The bill dictates that drivers use hands-free devices only and has once again been brought forth by Rep. Carol Spackman-Moss, D-Holladay, with hopes of finding more support among her colleagues this time around.

“It’s about driving safely for your own sake and the sake of others,” Rep. Moss said in a recent interview.

Distraction comes in many forms, but anything that pulls attention off the road can be disastrous. Talking on the phone, sending a text or instant message, and using GPS navigation, are all ways to be easily distracted and endanger yourself and other drivers. 

According to the National Highway Traffic Safety Administration, 9% of all teen motor vehicle crashes nationwide in 2017 involved some form of distracted driving, and 3,166 motorists lost their lives due to distraction-affected crashes. Of those who died, 229 were teens 15-19 years old.

Not everyone is convinced that enacting more legislation to prevent distracted driving will be the correct solution to the problem. In a statement posted to their website, the Libertas Institute repeated their concerns from previous years, stating that the new law is extreme and unwarranted.

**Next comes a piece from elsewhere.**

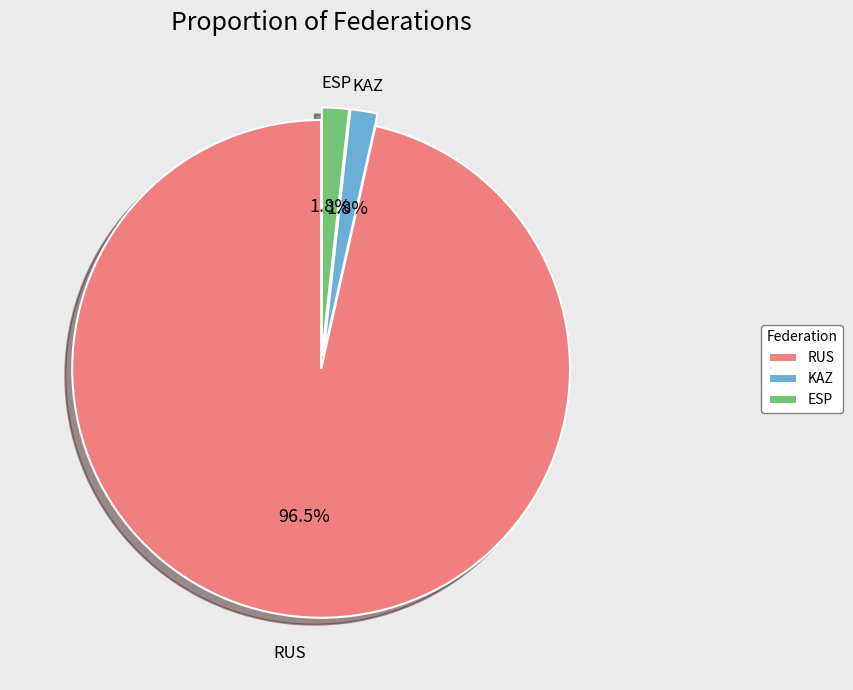

How much of the chart is everything except ESP?

98.2%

Criminally punishing any interaction with a phone is unnecessarily excessive and a significant over-criminalization of an activity that only accounts for the cause of just over one percent of highway fatalities,” the statement reads. “Hands-free operation has not been shown to be a safer task for a driver. In fact, there are many distracting tasks that drivers commonly engage in that are just as, if not more dangerous, but society doesn’t seek to criminalize that behavior.”

If passed, HB 101 mandates that “an individual may not manually manipulate a handheld wireless communication device while operating a motor vehicle” except in limited cases like emergencies or for reporting criminal activity. It requires that cell phones be placed on the dashboard, windshield or inside the vehicle’s console while in operation, with exceptions for a “single swipe” or tap to place the phone on speaker if the vehicle does not employ Bluetooth technology.

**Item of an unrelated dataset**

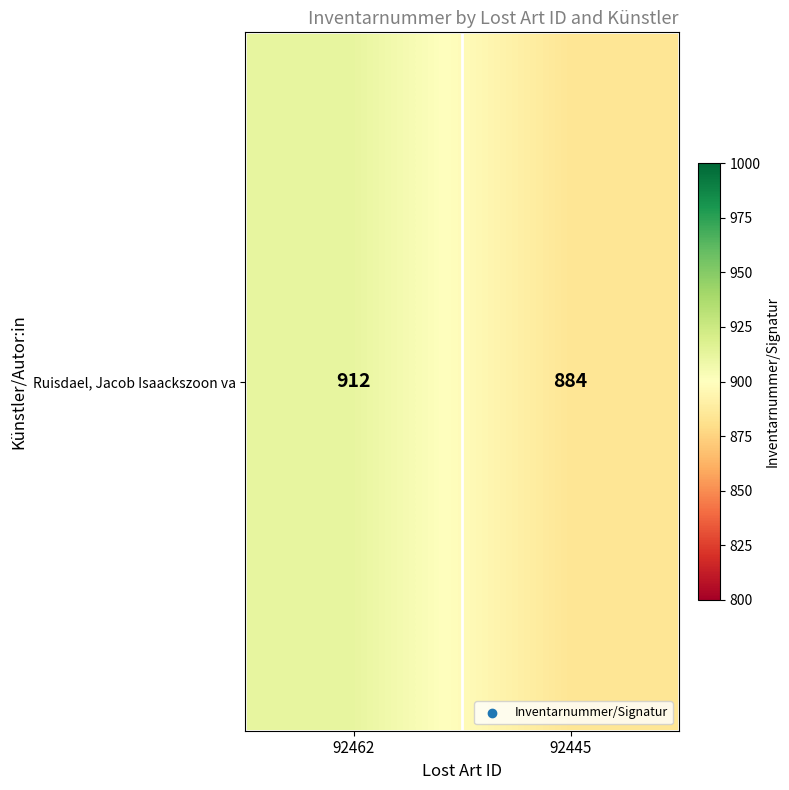

Reading right to left, list all the values displayed in this chart.

92445=884	92462=912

“People are still texting and that’s against the law, but … law enforcement can’t stop it because it’s not a primary offense. This bill would make it possible for law enforcement to pull someone over if they see them holding the phone and driving,” Rep. Moss said.

She told St. George News that the legislation is nearly identical to last year, but the potential fine for violations has been changed for this iteration.

“The first offense would be an infraction,” she explained, “but the second offense, if it involved damage or injuries. … would be a second degree misdemeanor or higher if a judge ruled it caused severe injuries or death.”

The legislation has the support of law enforcement agencies and Rep. Dan Johnson, R-Logan will sponsor the bill in the house. Moss has hopes it will also draw support from her fellow representatives from past years.

The bill was introduced on Jan. 3, and sent to the Legislative Research and General Counsel for input.